EXTRACT TO READ:

I've tested this several times and on a range of different machines (Ubuntu, MacOS). The error pops up every time after a several hundred thousand iterations. The error also pops up using Python 2. The Julia version is 1.1.0.

I've also tried using python-jl and it still gives raise to the segmentation fault.

casv2 avatar Jun 25 '19 10:06 casv2

I can reproduce the error. But I don't have time right now to look deeply into this.

FYI,

from julia import Main

energy = Main.eval("""
using LinearAlgebra

function energy(R::Matrix{T}) where {T}
   E = zero(T)
   for i = 1:size(R, 2)-1, j = i+1:size(R,2)
      r= norm(R[:,i] - R[:,j])
      E += r^(-12) - 2 * r^(-6)
   end
   return E
end
""")


import numpy as np

for j in range(100000):
    e = energy(np.random.rand(10,3))
    if j % 50 == 0:
        print(j,e)

runs fine. It could be that avoiding the dynamic lookup ju.LJ.energy helps.

tkf avatar Jun 25 '19 21:06 tkf

It could be that avoiding the dynamic lookup ju.LJ.energy helps

Is there a way to avoid this regardless of where/how energy is defined? In practise I'll have a module M - possibly quite complex - defined in Julia from which I'll want to call several functions. But as a workaround it should be feasible defining an interface, e.g.

from julia import Main

energy_py = Main.eval("""
function energy_py(R::Matrix{T}) where {T}
   return JL.energy(R)
end
""")

cortner avatar Jun 26 '19 10:06 cortner

Main.eval is not critical here. How about

from julia import Main
Main.include("path/to/script.jl")  # defines YourModule
your_function = Main.YourModule.your_function

If you can make your module importable in Julia,

from julia.YourModule import your_function

should also work.

tkf avatar Jun 26 '19 19:06 tkf

What is the status of this bug? I narrowed this down to a simple example but I'm trying to use a large module with lots of dependencies which makes this workaround not very practical.

casv2 avatar Jul 14 '19 22:07 casv2

What do you mean it's not practical? You mean you don't want to write a lot of imports like this?

from julia.YourModule import (
    your_function_1,
    your_function_2,
    your_function_3,
    ...,
    your_function_100,
)

In this case, you can just create a shim object using cached_property. Or, just use functools.lru_cache()(julia.YourModule.__getattr__).

ITEMS:

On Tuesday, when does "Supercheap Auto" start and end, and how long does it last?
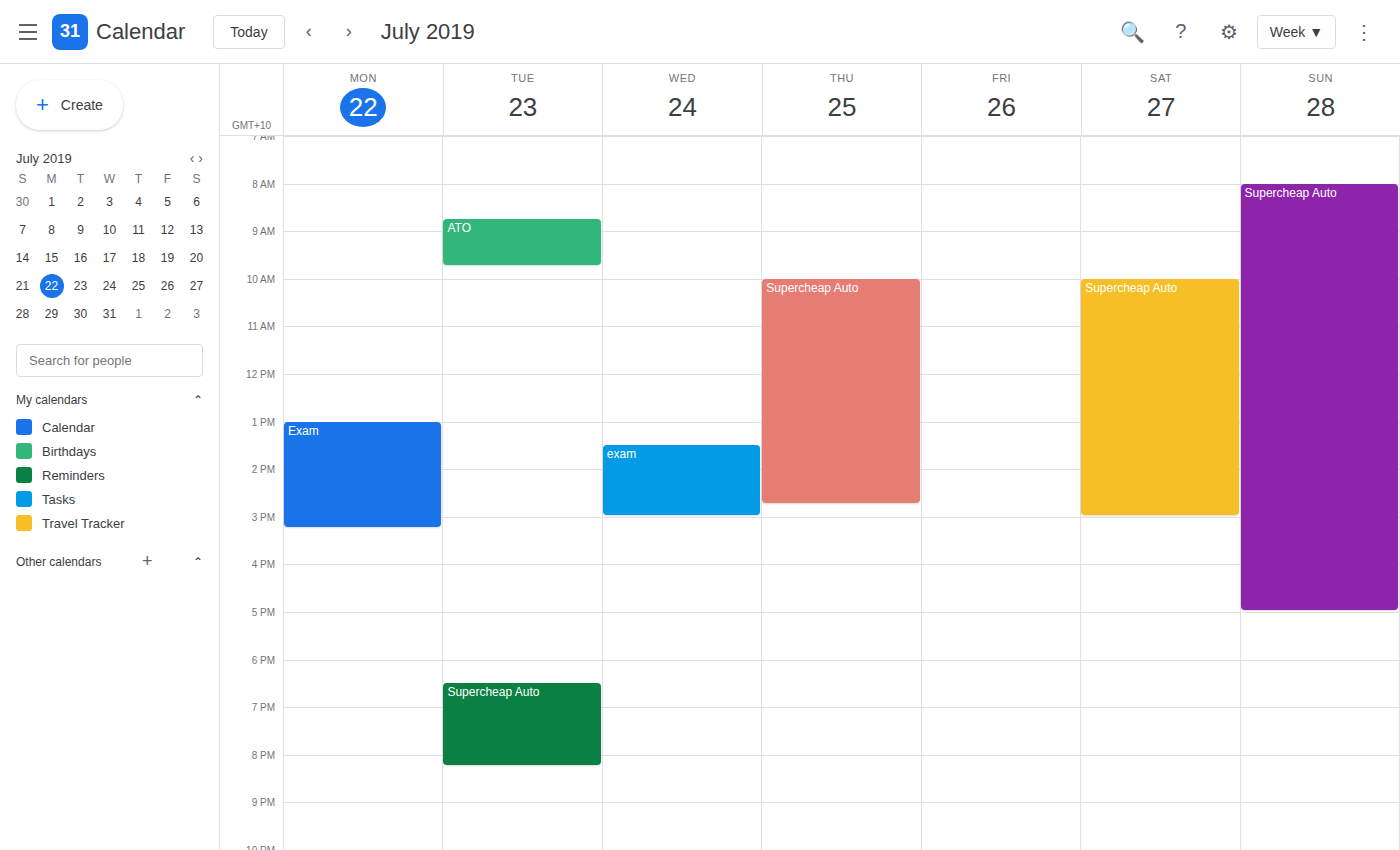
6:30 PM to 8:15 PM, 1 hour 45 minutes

...

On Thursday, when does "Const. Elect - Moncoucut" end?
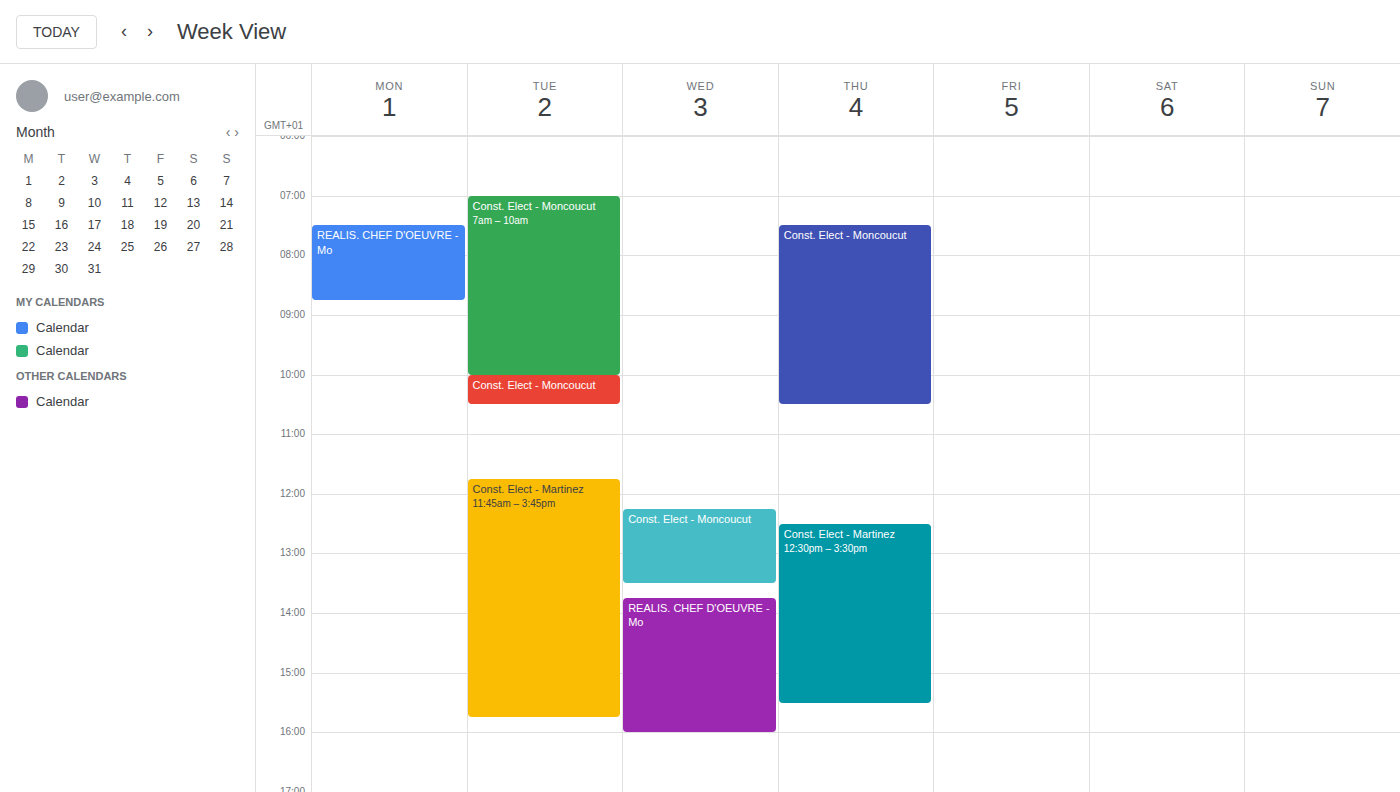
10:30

WHAT YOU ARE ASKED TO DO:
Continue the forum thread about the segmentation fault when calling Julia from Python, picking up right after its last sentence.

WRITTEN ANSWER:
Note that you should be using from julia.YourModule import your_function for performance sensitive code anyway to avoid pressuring the GCs. Also, calling tons of Julia function is not ideal for performance, too. Perhaps you should decrease API surface by writing a Julia function.

tkf avatar Jul 14 '19 22:07 tkf

Got it. My code now works and this way of calling Julia seems to be much faster and doesn't seg fault. I guess we can close this now?

Thank you for the support, much appreciated!

casv2 avatar Jul 15 '19 15:07 casv2

Let's keep the issue. It's still bad to segfault when it shouldn't.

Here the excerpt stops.